> **Task directions**
Word for word and without images, transcribe all of the records.

> **The records**
.....

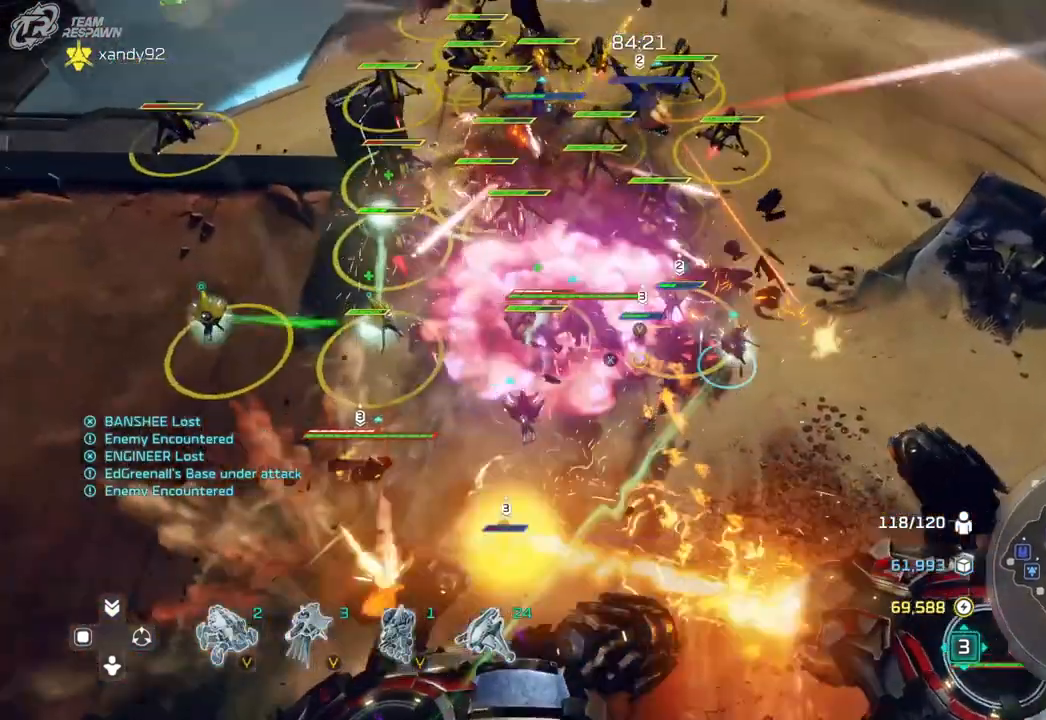
{"dt_ms": 500, "buttons": [], "left_stick": "center", "right_stick": "center", "events": []}
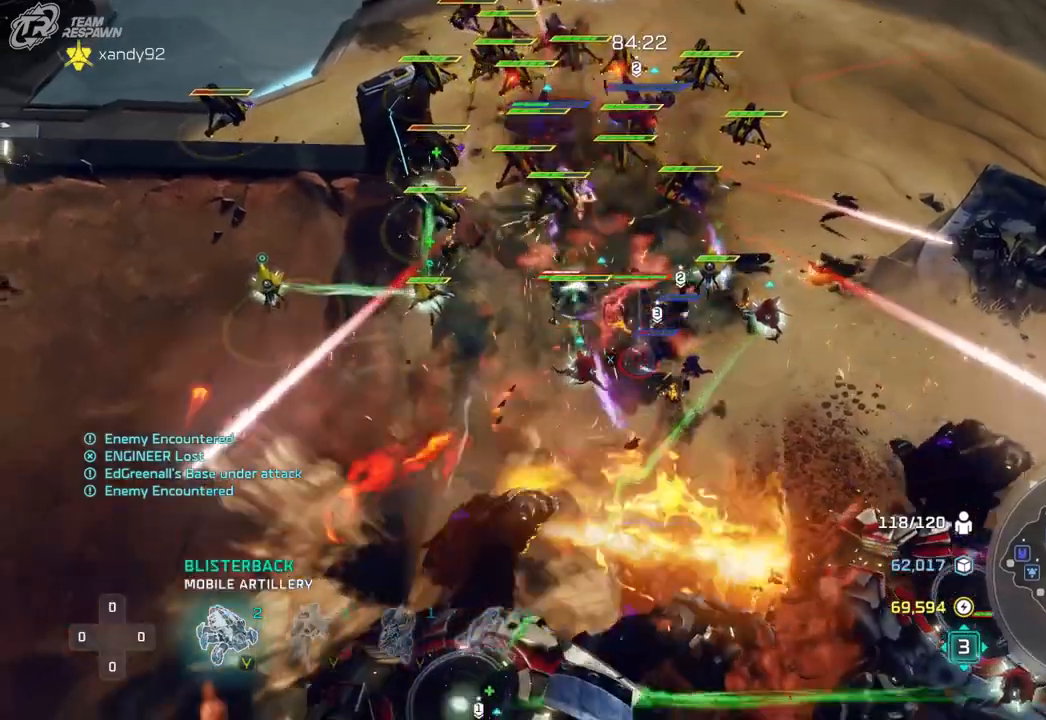
{"dt_ms": 500, "buttons": ["Y"], "left_stick": "center", "right_stick": "center", "events": [[100, "Y", "down"], [200, "Y", "up"], [300, "Y", "down"], [367, "Y", "up"], [433, "Y", "down"]]}
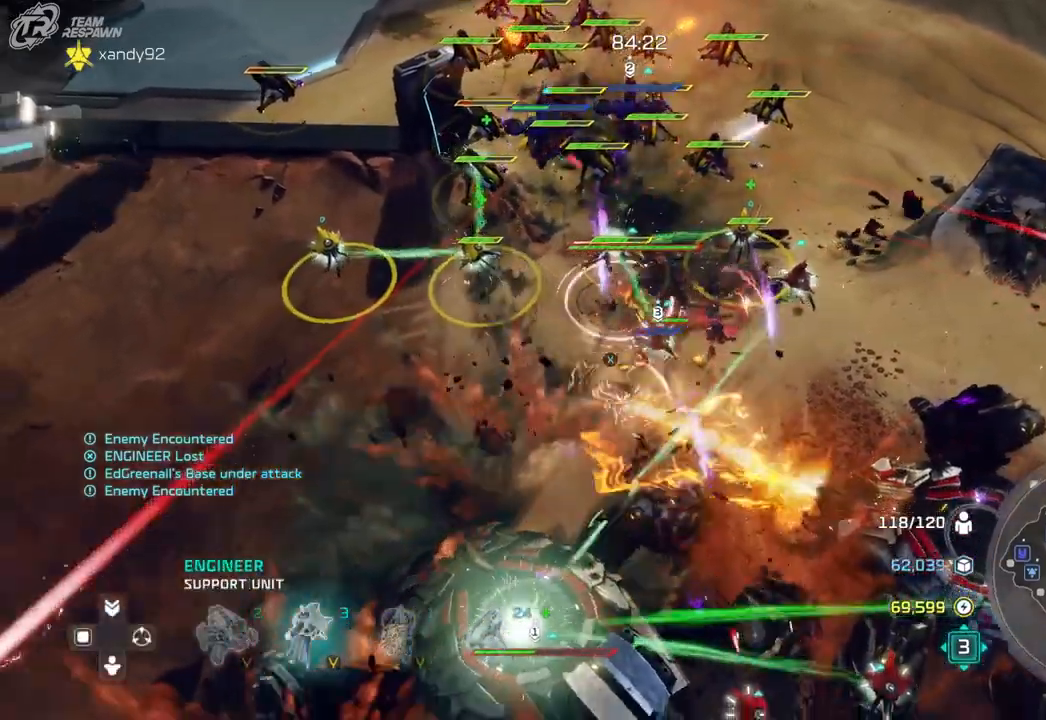
{"dt_ms": 1000, "buttons": [], "left_stick": "left", "right_stick": "center", "events": [[33, "Y", "up"], [100, "Y", "down"], [133, "left_stick", "down"], [233, "Y", "up"], [267, "left_stick", "center"], [500, "left_stick", "right"], [567, "left_stick", "center"], [933, "left_stick", "left"]]}
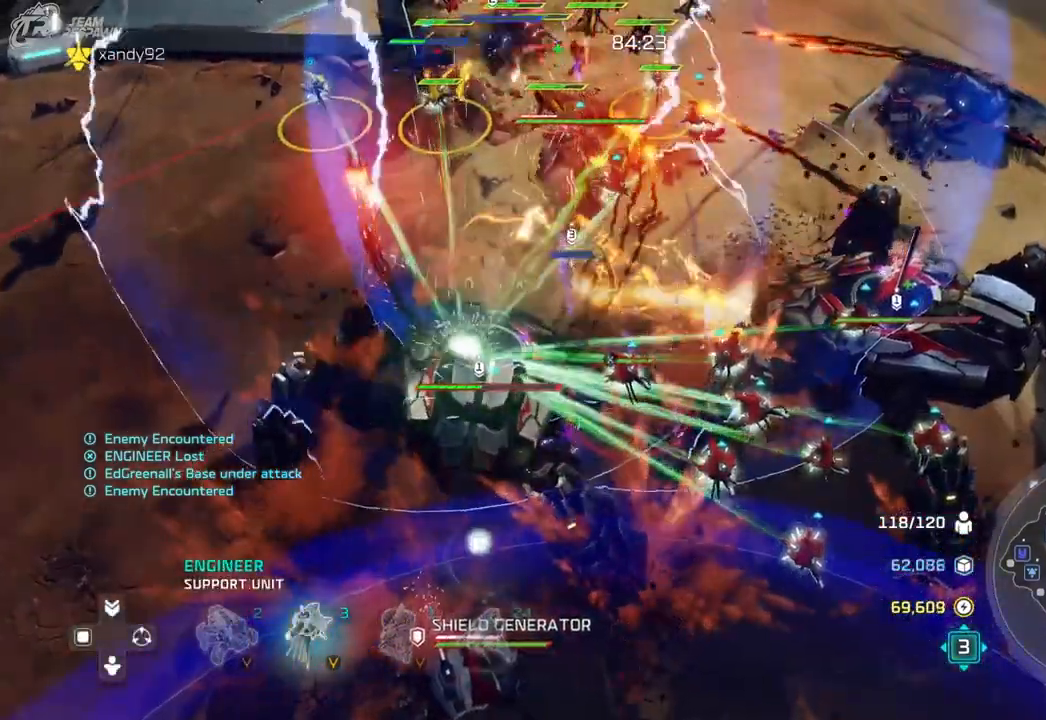
{"dt_ms": 500, "buttons": [], "left_stick": "center", "right_stick": "center", "events": [[33, "left_stick", "center"]]}
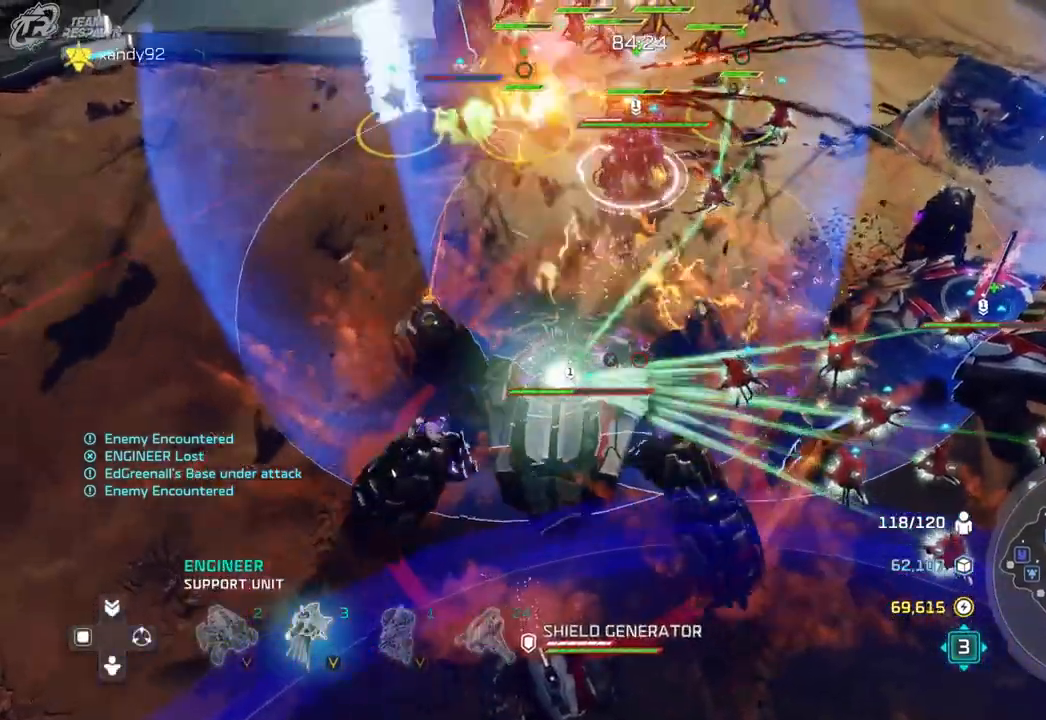
{"dt_ms": 1000, "buttons": [], "left_stick": "center", "right_stick": "center"}
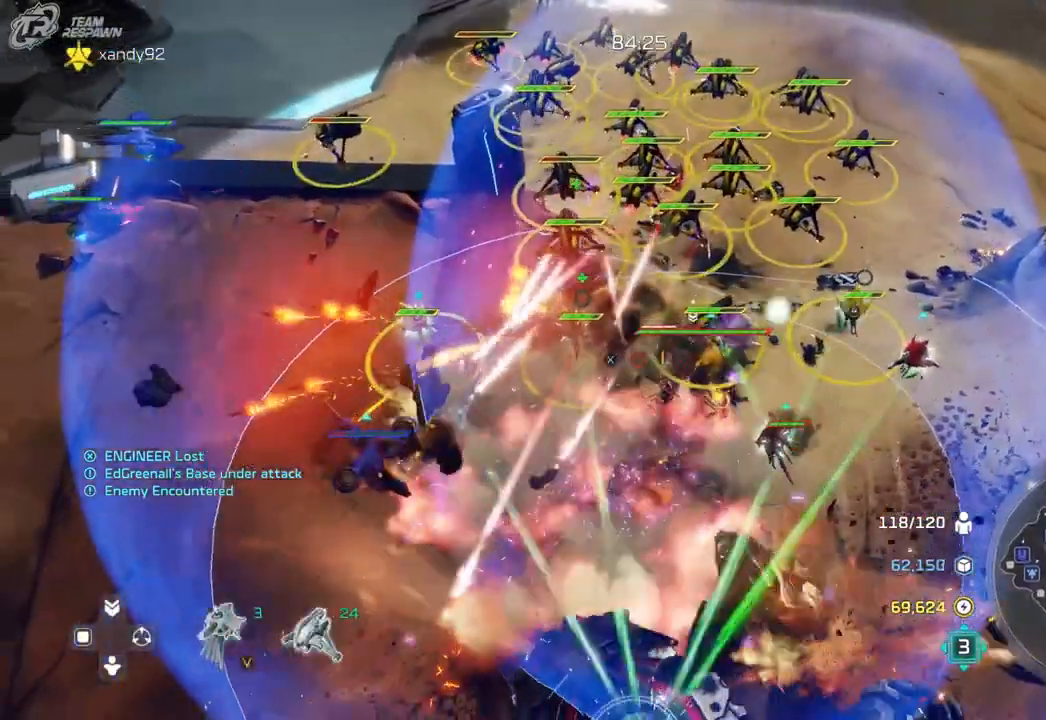
{"dt_ms": 1000, "buttons": [], "left_stick": "center", "right_stick": "center"}
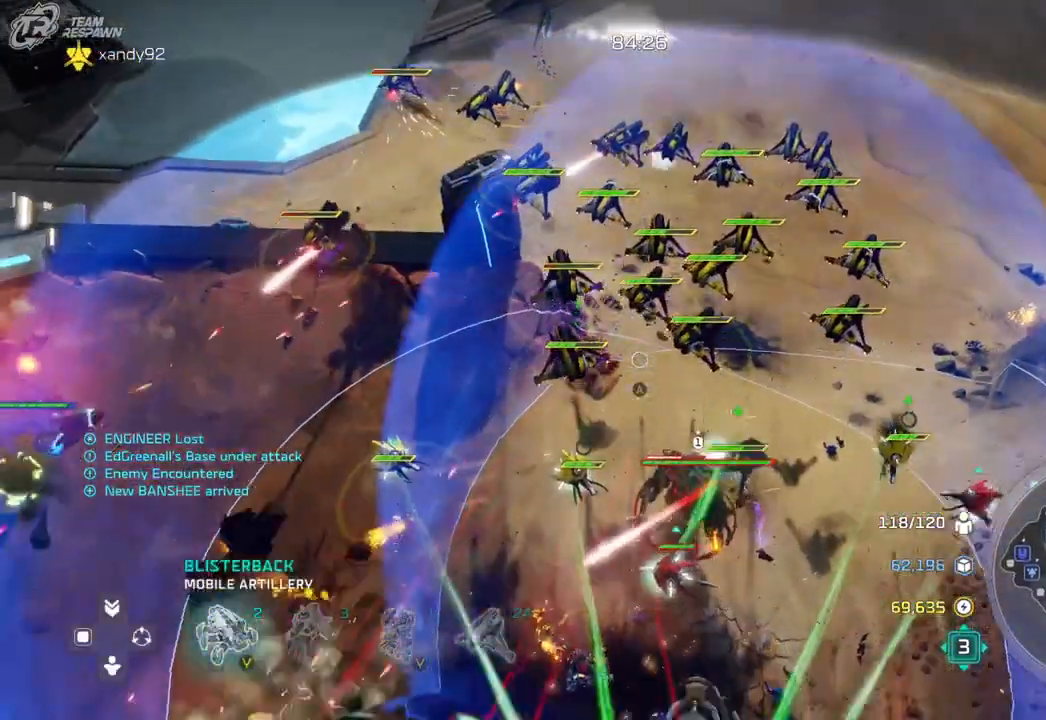
{"dt_ms": 500, "buttons": [], "left_stick": "center", "right_stick": "center", "events": [[100, "left_stick", "down-left"], [300, "left_stick", "center"]]}
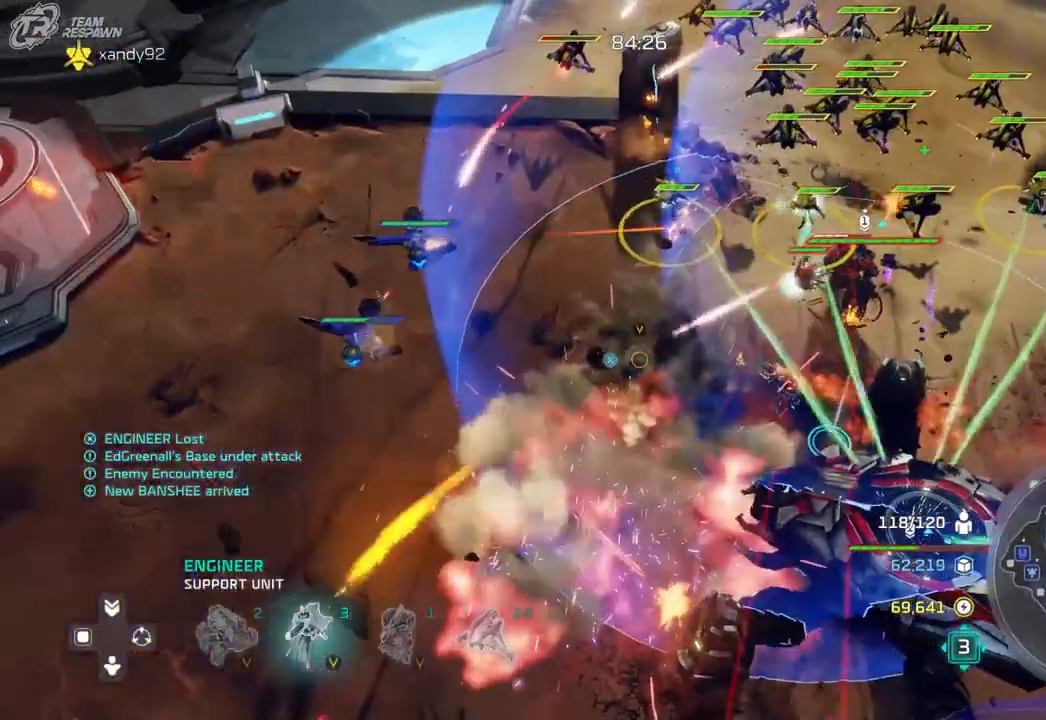
{"dt_ms": 500, "buttons": [], "left_stick": "center", "right_stick": "center", "events": [[333, "left_stick", "down"], [500, "left_stick", "center"]]}
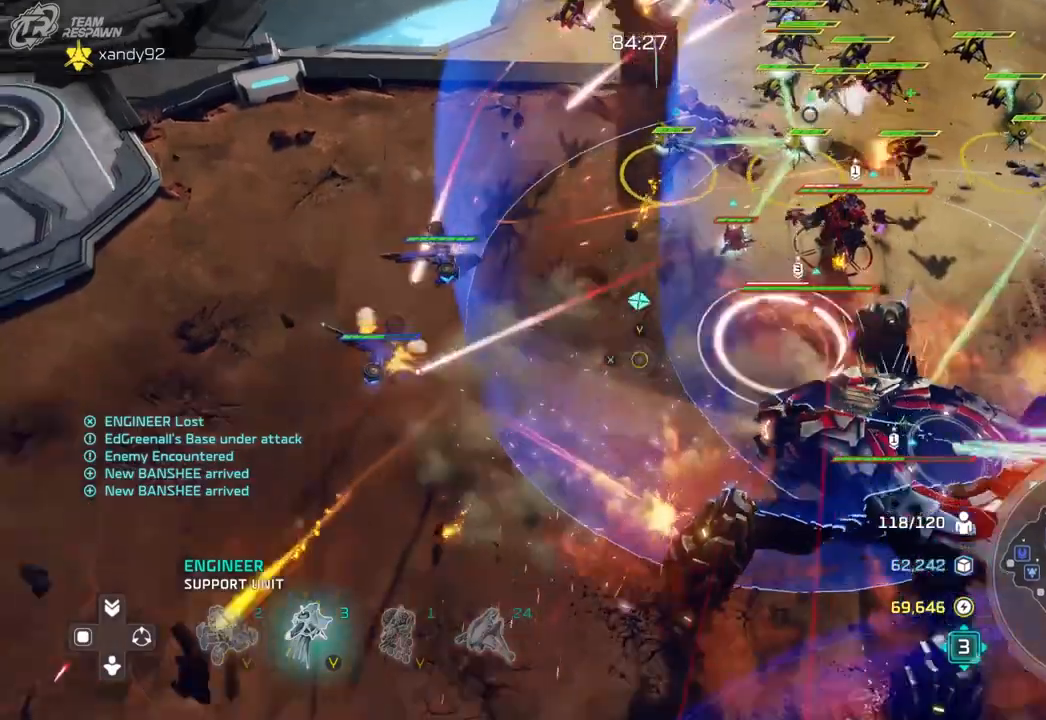
{"dt_ms": 500, "buttons": [], "left_stick": "down", "right_stick": "center", "events": [[500, "left_stick", "down"]]}
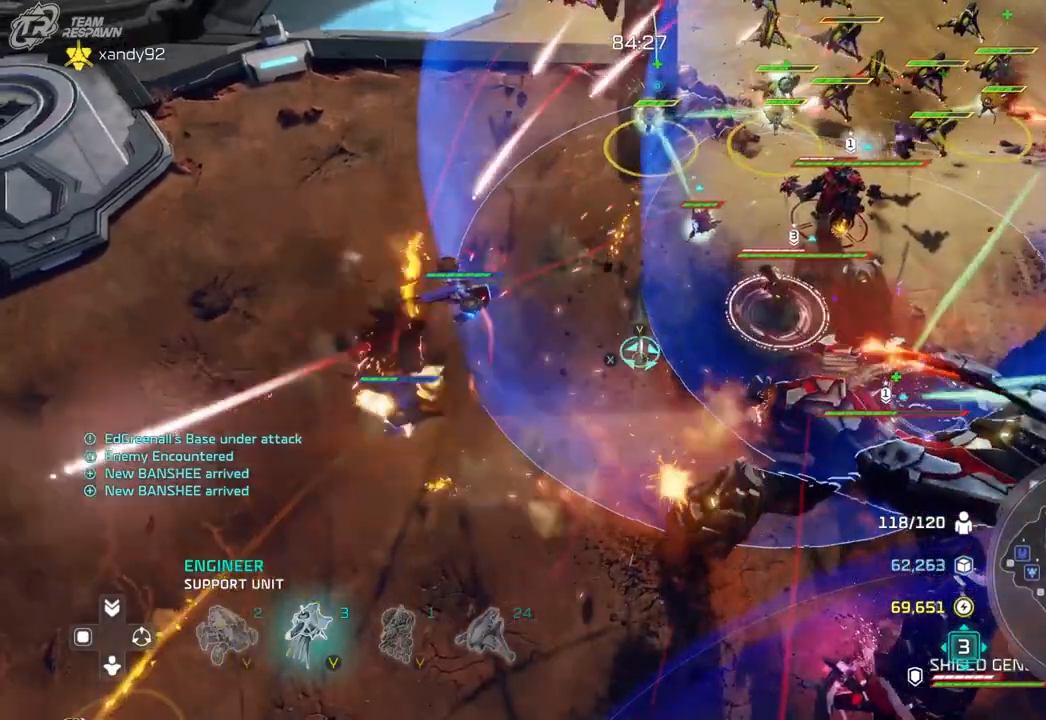
{"dt_ms": 500, "buttons": [], "left_stick": "center", "right_stick": "center", "events": [[133, "left_stick", "center"]]}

.....

> **Answer to this task**
{"dt_ms": 500, "buttons": [], "left_stick": "center", "right_stick": "center", "events": []}
{"dt_ms": 500, "buttons": ["Y"], "left_stick": "center", "right_stick": "center", "events": [[100, "Y", "down"], [200, "Y", "up"], [300, "Y", "down"], [367, "Y", "up"], [433, "Y", "down"]]}
{"dt_ms": 1000, "buttons": [], "left_stick": "left", "right_stick": "center", "events": [[33, "Y", "up"], [100, "Y", "down"], [133, "left_stick", "down"], [233, "Y", "up"], [267, "left_stick", "center"], [500, "left_stick", "right"], [567, "left_stick", "center"], [933, "left_stick", "left"]]}
{"dt_ms": 500, "buttons": [], "left_stick": "center", "right_stick": "center", "events": [[33, "left_stick", "center"]]}
{"dt_ms": 1000, "buttons": [], "left_stick": "center", "right_stick": "center"}
{"dt_ms": 1000, "buttons": [], "left_stick": "center", "right_stick": "center"}
{"dt_ms": 500, "buttons": [], "left_stick": "center", "right_stick": "center", "events": [[100, "left_stick", "down-left"], [300, "left_stick", "center"]]}
{"dt_ms": 500, "buttons": [], "left_stick": "center", "right_stick": "center", "events": [[333, "left_stick", "down"], [500, "left_stick", "center"]]}
{"dt_ms": 500, "buttons": [], "left_stick": "down", "right_stick": "center", "events": [[500, "left_stick", "down"]]}
{"dt_ms": 500, "buttons": [], "left_stick": "center", "right_stick": "center", "events": [[133, "left_stick", "center"]]}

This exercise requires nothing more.